An employer cannot close down his business and re-open under a new name in order to avoid these judgments because there are now additional potential liabilities to successor employers. An employer which is similar in operation, ownership, products, services, customers, and employee working conditions may be held liable for the violations of the prior employer.
Any employer or person acting on behalf an employer (i.e. the owner, director, officer, or managing agent) found in violation of any of these provisions will be subject to a civil penalty of $2,500. If the penalty has previously been assessed, there shall be an additional daily penalty of $100 for each day that the employer conducts business in violation of the law, up to a maximum of $100,000. If an employer is found to be conducting business in violation of the bond requirement, the Labor Commissioner can also issue a stop order on the employer prohibiting it from operating and using employee labor until the employer complies with the bond requirement. An employer, owner, director, officer, or managing agent of the employer who fails to observe a stop order will also be guilty of a misdemeanor punishable by imprisonment not exceeding 60 days, a fine not exceeding $10,000 or both.
STRATEGIES FOR COMPLIANCE
Here are ways an employer can remain in compliance to avoid or at least reduce these potential liabilities.
- Employers should bring their wage and hour policies into compliance with the California Labor Code and all Wage Orders that apply to their industry. This includes overtime, minimum wage, meal breaks, rest breaks, wage statements, tip-pooling, etc.
- All new hires should receive the Labor Code 2810.5 Notice to Employee [https://www.dir.ca.gov/dlse/LC_2810.5_Notice.pdf] at the time of hire. All information should be filled in, including but not limited to the name of the workers’ compensation carrier and the paid sick leave policy information.
- The California Labor Commissioner investigates employee complaints and provides for a hearing in any action to recover wages, penalties, and other demands for compensation. If you receive a Labor Commissioner claim by a current or former employee, do not ignore the claim. Either contact the Labor Commissioner to pay the judgment (if you feel it is owed) or plan to attend the claims conference and if it does not settle, the subsequent hearing.

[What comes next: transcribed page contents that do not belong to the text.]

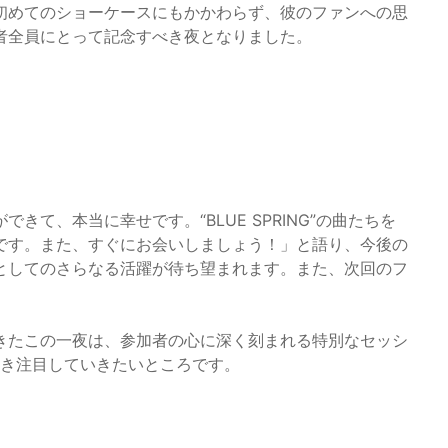
初めてのショーケースにもかかわらず、彼のファンへの思
者全員にとって記念すべき夜となりました。
て、本当に幸せです。“BLUE SPRING”の曲たちを
です。また、すぐにお会いしましょう！」と語り、今後の
としてのさらなる活躍が待ち望まれます。また、次回のフ
きたこの一夜は、参加者の心に深く刻まれる特別なセッシ
続き注目していきたいところです。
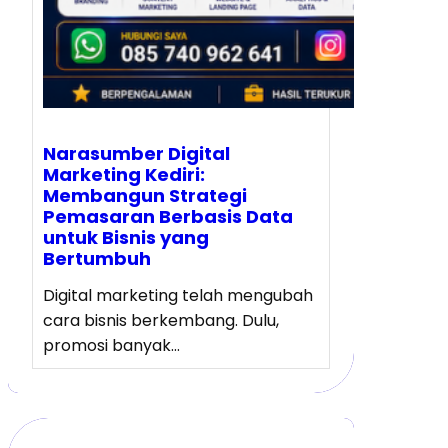
Narasumber Digital
Marketing Kediri:
Membangun Strategi
Pemasaran Berbasis Data
untuk Bisnis yang
Bertumbuh
Digital marketing telah mengubah
cara bisnis berkembang. Dulu,
promosi banyak…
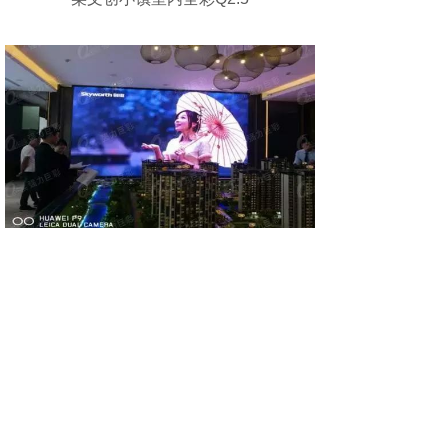
某楼盘室内全彩Q2.5
某直播间室内全彩Q2.5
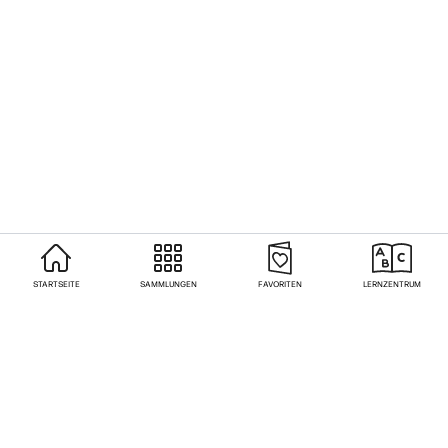
STARTSEITE
SAMMLUNGEN
FAVORITEN
LERNZENTRUM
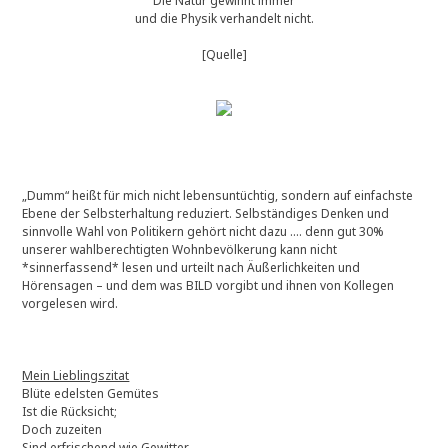
Die Natur gewinnt immer
und die Physik verhandelt nicht.
]
[Quelle]
„Dumm“ heißt für mich nicht lebensuntüchtig, sondern auf einfachste
Ebene der Selbsterhaltung reduziert. Selbständiges Denken und
sinnvolle Wahl von Politikern gehört nicht dazu …. denn gut 30%
unserer wahlberechtigten Wohnbevölkerung kann nicht
*sinnerfassend* lesen und urteilt nach Äußerlichkeiten und
Hörensagen – und dem was BILD vorgibt und ihnen von Kollegen
vorgelesen wird.
Mein Lieblingszitat
Blüte edelsten Gemütes
Ist die Rücksicht;
Doch zuzeiten
Sind erfrischend wie Gewitter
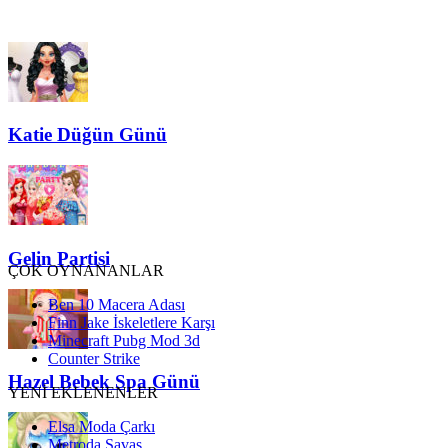
Katie Düğün Günü
Gelin Partisi
ÇOK OYNANANLAR
Ben 10 Macera Adası
Finn Jake İskeletlere Karşı
Minecraft Pubg Mod 3d
Counter Strike
Hazel Bebek Spa Günü
YENİ EKLENENLER
Elsa Moda Çarkı
Metroda Savaş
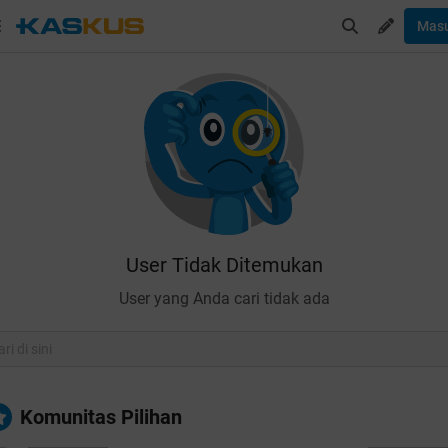
Mas
User Tidak Ditemukan
User yang Anda cari tidak ada
Komunitas Pilihan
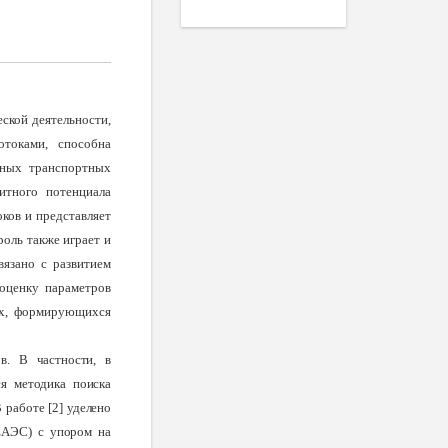
еской деятельности,
токами, способна
дных транспортных
итного потенциала
ков и представляет
оль также играет и
язано с развитием
 оценку параметров
ых, формирующихся
в. В частности, в
ся методика поиска
 работе [2] уделено
ЕАЭС) с упором на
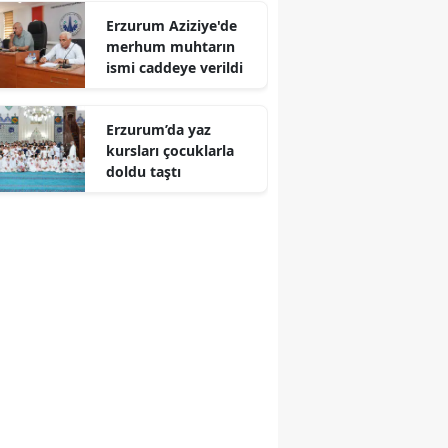
Erzurum Aziziye'de
merhum muhtarın
ismi caddeye verildi
Erzurum’da yaz
kursları çocuklarla
doldu taştı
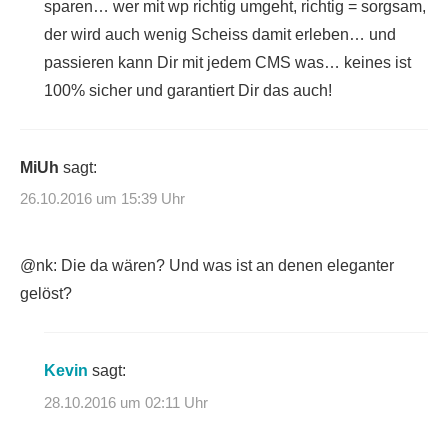
sparen… wer mit wp richtig umgeht, richtig = sorgsam,
der wird auch wenig Scheiss damit erleben… und
passieren kann Dir mit jedem CMS was… keines ist
100% sicher und garantiert Dir das auch!
MiUh
sagt:
26.10.2016 um 15:39 Uhr
@nk: Die da wären? Und was ist an denen eleganter
gelöst?
Kevin
sagt:
28.10.2016 um 02:11 Uhr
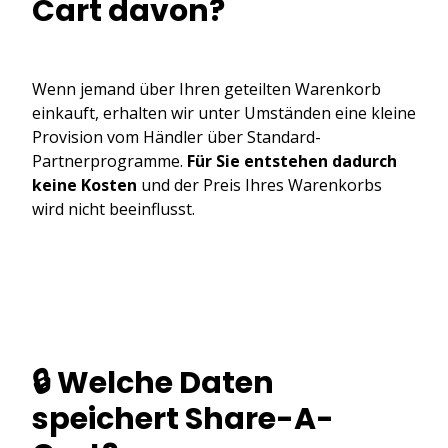
Cart davon?
Wenn jemand über Ihren geteilten Warenkorb
einkauft, erhalten wir unter Umständen eine kleine
Provision vom Händler über Standard-
Partnerprogramme.
Für Sie entstehen dadurch
keine Kosten
und der Preis Ihres Warenkorbs
wird nicht beeinflusst.
🔒 Welche Daten
speichert Share-A-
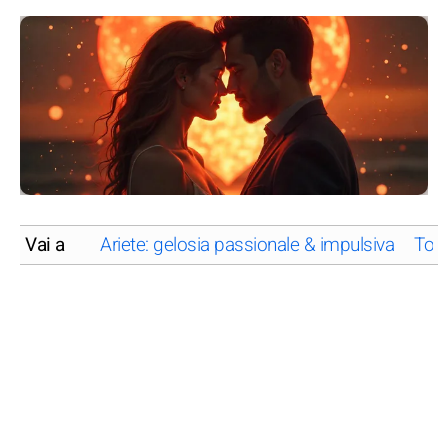
Vai a
Ariete: gelosia passionale & impulsiva
Toro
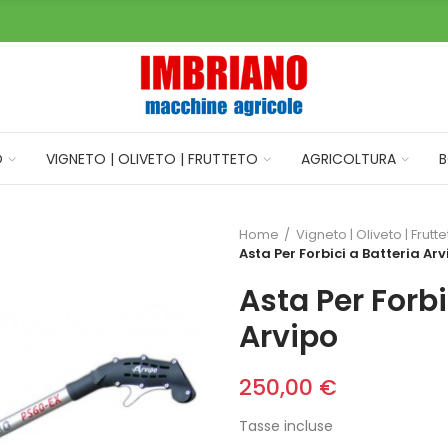
O
VIGNETO | OLIVETO | FRUTTETO
AGRICOLTURA
B
Home
Vigneto | Oliveto | Frutt
Asta Per Forbici a Batteria Arv
Asta Per Forbi
Arvipo
250,00 €
Tasse incluse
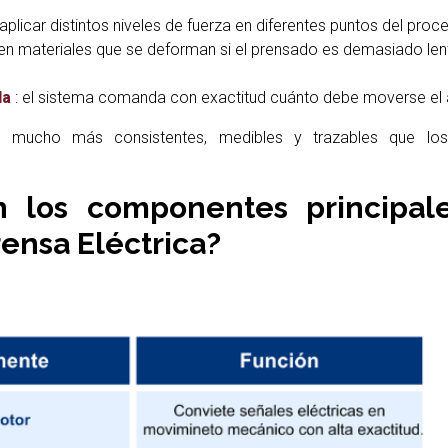
aplicar distintos niveles de fuerza en diferentes puntos del proc
a en materiales que se deforman si el prensado es demasiado len
da
: el sistema comanda con exactitud cuánto debe moverse el 
s mucho más consistentes, medibles y trazables que lo
n los componentes principal
ensa Eléctrica?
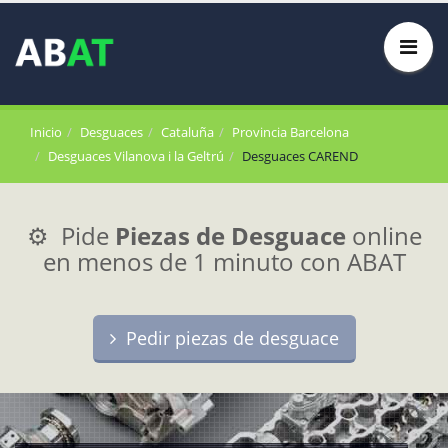
Inicio
Desguaces
Cataluña
Provincia Barcelona
Desguaces Vilanova i la Geltrú
Desguaces CAREND
⚙️ Pide
Piezas de Desguace
online
en menos de 1 minuto con ABAT
Pedir piezas de desguace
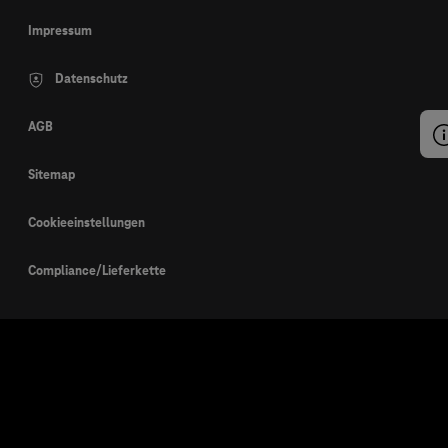
Impressum
Datenschutz
AGB
Sitemap
Cookieeinstellungen
Compliance/Lieferkette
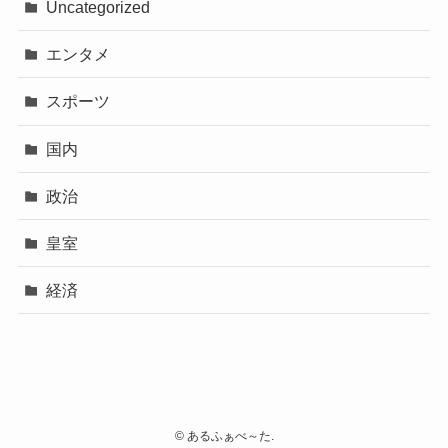
Uncategorized
エンタメ
スポーツ
国内
政治
皇室
経済
©
あるふぁべ～た.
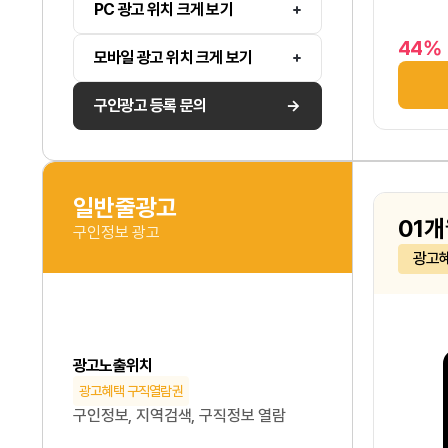
PC 광고 위치 크게 보기
44%
모바일 광고 위치 크게 보기
구인광고 등록 문의
일반줄광고
01개
구인정보 광고
광고
광고노출위치
광고혜택 구직열람권
구인정보, 지역검색, 구직정보 열람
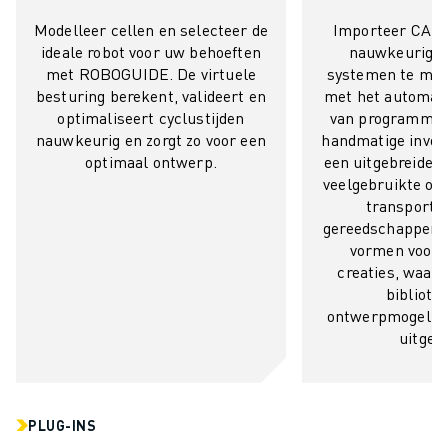
OPLEIDING & ONDERWIJS
Modelleer cellen en selecteer de
Importeer CAD
FANUC ACADEMY
ideale robot voor uw behoeften
nauwkeurige 
OPLOSSINGEN VOOR INDUSTRIEËN
met ROBOGUIDE. De virtuele
systemen te mak
OPLOSSINGEN VOOR HET ONDERWIJS
besturing berekent, valideert en
met het automat
WORLDSKILLS & JONG TALENT
optimaliseert cyclustijden
van programma'
nauwkeurig en zorgt zo voor een
handmatige invoer
ONDERWIJS EVENEMENTEN
optimaal ontwerp.
een uitgebreide b
NIEUWS & MEDIA
veelgebruikte o
NIEUWS & MEDIA
transportb
EVENEMENTEN
gereedschappen, 
ONDERWIJS EVENEMENTEN
vormen voor 
OVER FANUC
creaties, waar
biblioth
OVER FANUC
ontwerpmogelij
FANUC IN EUROPA
uitgebr
ONZE LOCATIES
DUURZAAMHEID
JOBS
SHAPE YOUR FUTURE WITH FANUC
PLUG-INS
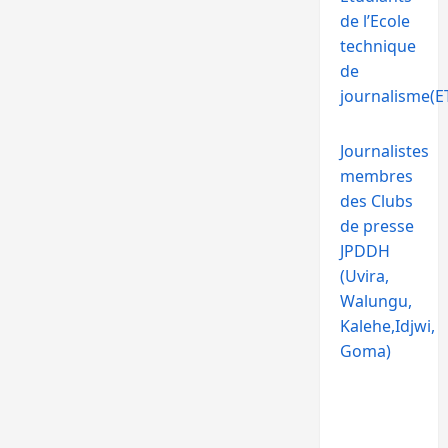
de l’Ecole
technique
de
journalisme(ET
Journalistes
membres
des Clubs
de presse
JPDDH
(Uvira,
Walungu,
Kalehe,Idjwi,
Goma)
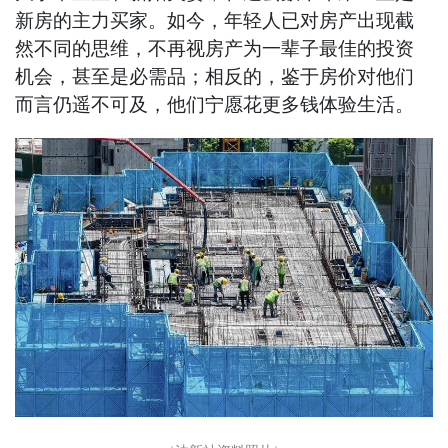
新房的主力买家。如今，年轻人已对房产出现截
然不同的思维，不再视房产为一辈子最佳的投资
机会，甚至是必需品；相反的，鉴于房价对他们
而言仍遥不可及，他们宁愿花更多钱体验生活。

If you are an employer with an outstanding state judgment, do not delay in appealing or paying the judgment. If the time to appeal has expired, you will want to avoid a stop order by either (1) obtaining a bond and filing it with the Labor Commissioner; or (2) attempting settlement with the employee holding the unsatisfied judgment and submitting a notarized copy of the settlement.
This report was reviewed and updated in 2018 by Berliner Cohen. Berliner Cohen provides this information for general informational purposes only. The information is not, and should not be relied upon or regarded as, legal advice. No one should act or refrain from acting on the basis of such content or information, without first consulting with and engaging a qualified, licensed attorney, authorized to practice law in such person’s particular jurisdiction, concerning the particular facts and circumstances of the matter at issue.